Yargıtay 15. Ceza Dairesi Esas No:2014/3723 Karar No:2014/6950: “Sanık, mahkeme tarafından mutlak butlanla malul bir karar olduğuna hükmedilmeyen bu nedenle hukuken geçerli olan bir kararla boşandıktan sonra, eşlerin bir arada yaşamasını engelleyen birlikte yaşamanın suç olduğuna dair kanuni bir düzenlemenin bulunmaması karşısında; eşlerin bir arada yaşamasının, boşanmanın maaş almak amacıyla yapıldığının ve hileli davranışın kanıtı olamayacağı, nitekim 5510 sayılı Kanun’un da; bu durumu tespit edilen kimselerin gelir ve aylığının kesileceği ve ödenmiş tutarların geri alınacağının belirtildiği, bu hususta cezai düzenlemenin bulunmadığı, sanıkların eyleminin hukuki ihtilaf mahiyetinde olduğu gözetilerek, dolandırıcılık suçunun yasal unsurlarının oluşmadığı gerekçesiyle, beraatine karar verilmesi gerektiği gözetilmeden, mahkumiyete verilmesi, usul ve yasaya aykırıdır.”

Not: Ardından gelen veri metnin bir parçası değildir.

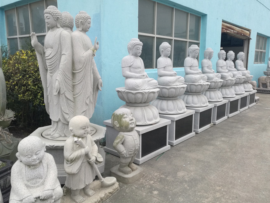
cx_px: 144
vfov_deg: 48.2
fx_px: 226
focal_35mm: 29
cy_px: 94
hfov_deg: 61.6
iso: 80
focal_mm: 4.04
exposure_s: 1/100
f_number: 2
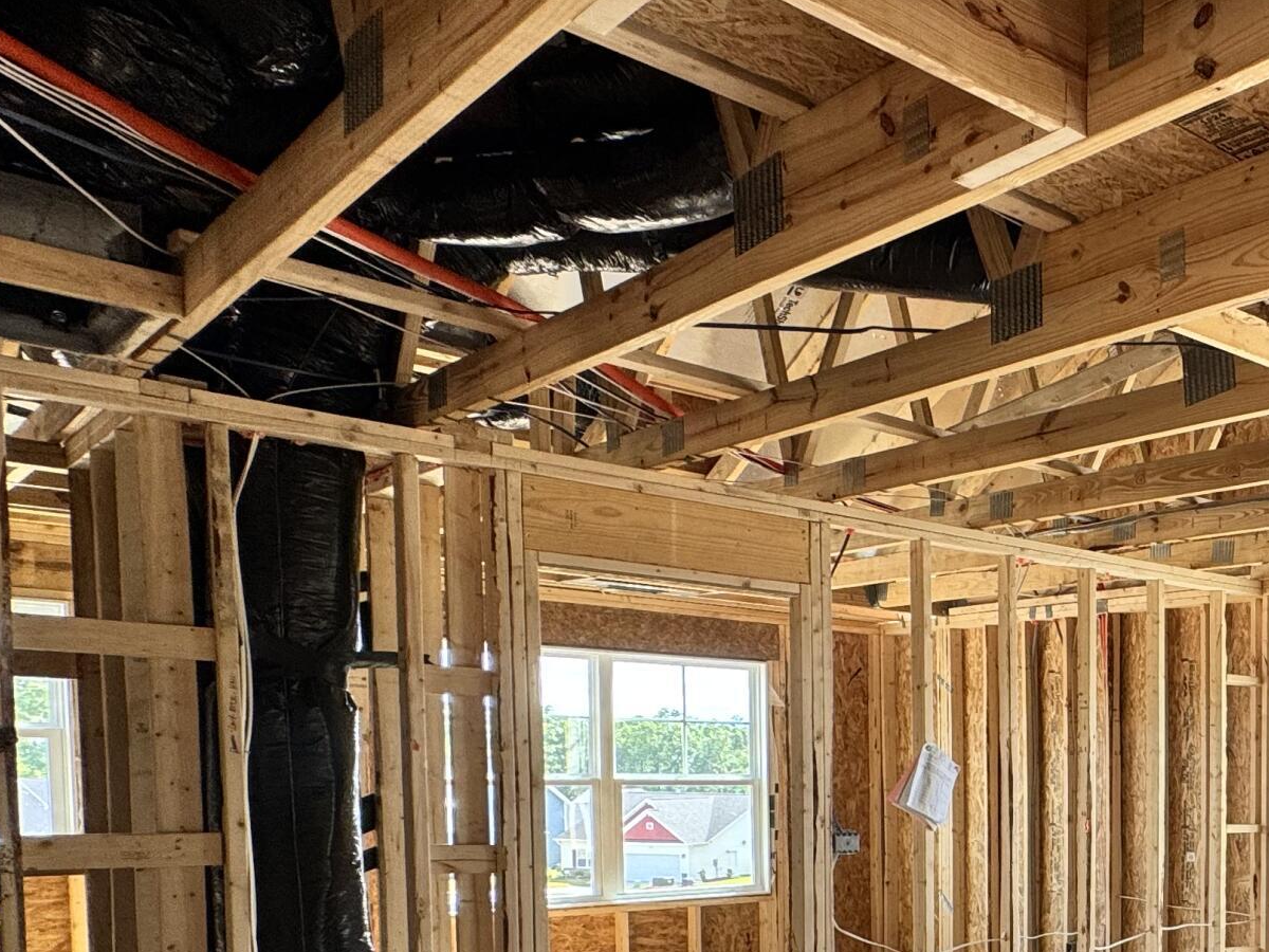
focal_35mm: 35
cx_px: 1474
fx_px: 1283
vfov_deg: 38.1
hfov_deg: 39.9
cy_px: 845
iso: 64
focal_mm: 2.22
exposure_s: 1/99
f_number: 2.2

Yargıtay 15. Ceza Dairesi Esas No:2014/761 Karar No:2014/3648: “Hukuken geçerli olan bir kararla boşandıktan sonra, eşlerin bir arada yaşamasını engelleyen birlikte yaşamanın suç olduğuna dair kanuni bir düzenlemenin bulunmaması karşısında, eşlerin bir arada yaşamasının boşanmanın maaş almak amacıyla yapıldığının ve hileli davranışın kanıtı olamayacağı, sanıkların eyleminin hukuki ihtilaf mahiyetinde olduğu gözetilerek, dolandırıcılık suçunun yasal unsurlarının oluşmadığı gözetilmeden, sanığın beraati yerine, mahkumiyetine karar verilmesi, usul ve yasaya aykırıdır.”